Novel fluorescent indicator proteins for monitoring free intracellular Ca2+.

We have recently described a fluorescent indicator protein in which red- and blue-shifted variants of green fluorescent protein are joined by the calmodulin-binding sequence from smooth muscle myosin light chain kinase [Romoser V.A., Hinkle P.M., Persechini A. Detection in living cells of Ca(2+)-dependent changes in the fluorescence of an indicator composed of two green fluorescent protein variants linked by a calmodulin-binding sequence. A new class of fluorescent indicators. J Biol Chem 1997; 272: 13270-13274]. The fluorescence emission of this protein at 505 nm (380 nm excitation) is reduced by approximately 65% when (Ca2+)4-calmodulin is bound, with a proportional increase in fluorescence emission at 440 nm. We have found that fusion of an engineered calmodulin, in which the C- and N-terminal EF hand pairs have been exchanged, to the C-terminus of this protein results in a novel indicator that responds directly to changes in the Ca2+ ion concentration, with an apparent Kd value of 100 nM for Ca2+ in the presence of 0.5 mM Mg2+. The affinity of the indicator for Ca2+ can be decreased by altering the amino acid sequence of the calmodulin-binding sequence to weaken its interaction with the intrinsic calmodulin domain. The fluorescence emission of this indicator can be used to monitor physiological changes in the free Ca2+ ion concentration in living cells.

Detection in living cells of Ca2+-dependent changes in the fluorescence emission of an indicator composed of two green fluorescent protein variants linked by a calmodulin-binding sequence. A new class of fluorescent indicators.
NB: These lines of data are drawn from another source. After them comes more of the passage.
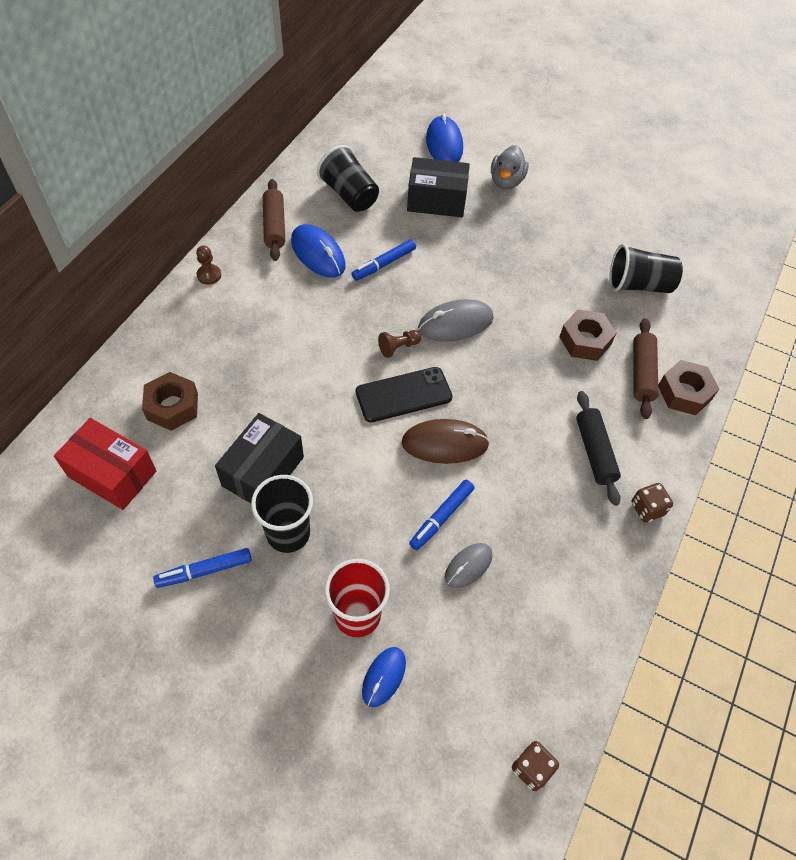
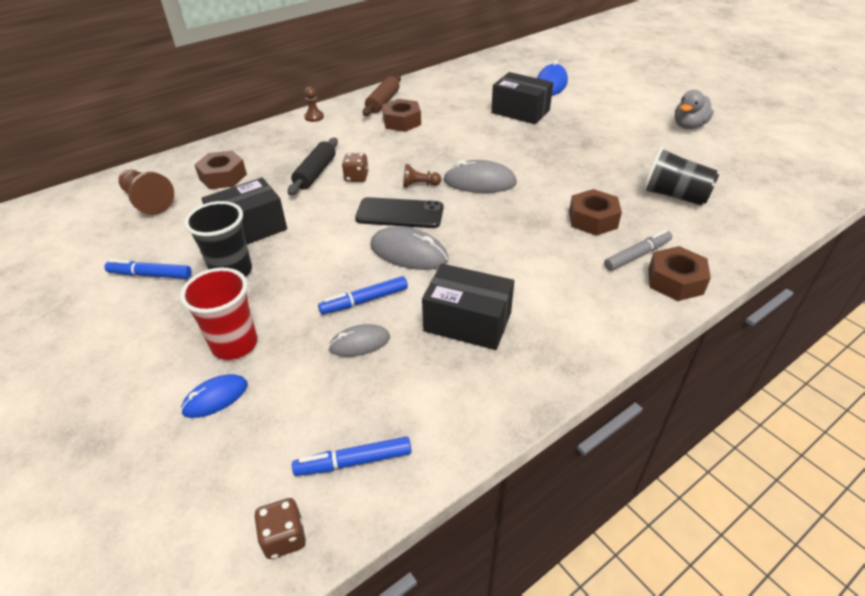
camera: 30 degrees right, 15 degrees down
(112, 474) = (148, 201): red box -> brown pawn
(318, 254) = (402, 122): blue mouse -> brown nut
(349, 195) = (453, 97): black cup -> none
(384, 264) = (448, 137): blue marker -> blue marker (354, 462)
(445, 444) = (409, 253): brown mouse -> grey mouse
(506, 181) = (589, 112): grey duck -> grey duck (688, 126)
(544, 505) = (467, 322): none -> black box
(594, 452) = (547, 298): black rolling pin -> black rolling pin (315, 173)
(642, 373) = (637, 255): brown rolling pin -> grey marker
(647, 509) = (574, 358): brown dice -> brown dice (356, 177)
We have designed a novel fluorescent indicator composed of two green fluorescent protein variants joined by the calmodulin-binding domain from smooth muscle myosin light chain kinase. When (Ca2+)4-calmodulin is bound to the indicator (Kd = 0.4 nM), fluorescence resonance energy transfer between the two fluorophores is attenuated; the ratio of the fluorescence intensity measured at 505 nm to the intensity measured at 440 nm decreases 6-fold. Images of microinjected living cells demonstrate that emission ratios can be used to monitor spatio-temporal changes in the fluorescence of the indicator. Changes in indicator fluorescence in these cells are coupled with no discernible lag (<1 s) to changes in the cytosolic free Ca2+ ion concentration, ranging from below 50 nM to approximately 1 microM. This observation suggests that the activity of a calmodulin target with a typical 1 nM affinity for (Ca2+)4-calmodulin is responsive to changes in the intracellular Ca2+ concentration over the physiological range. It is likely that the indicator we describe can be modified to detect the levels of ligands and proteins in the cell other than calmodulin.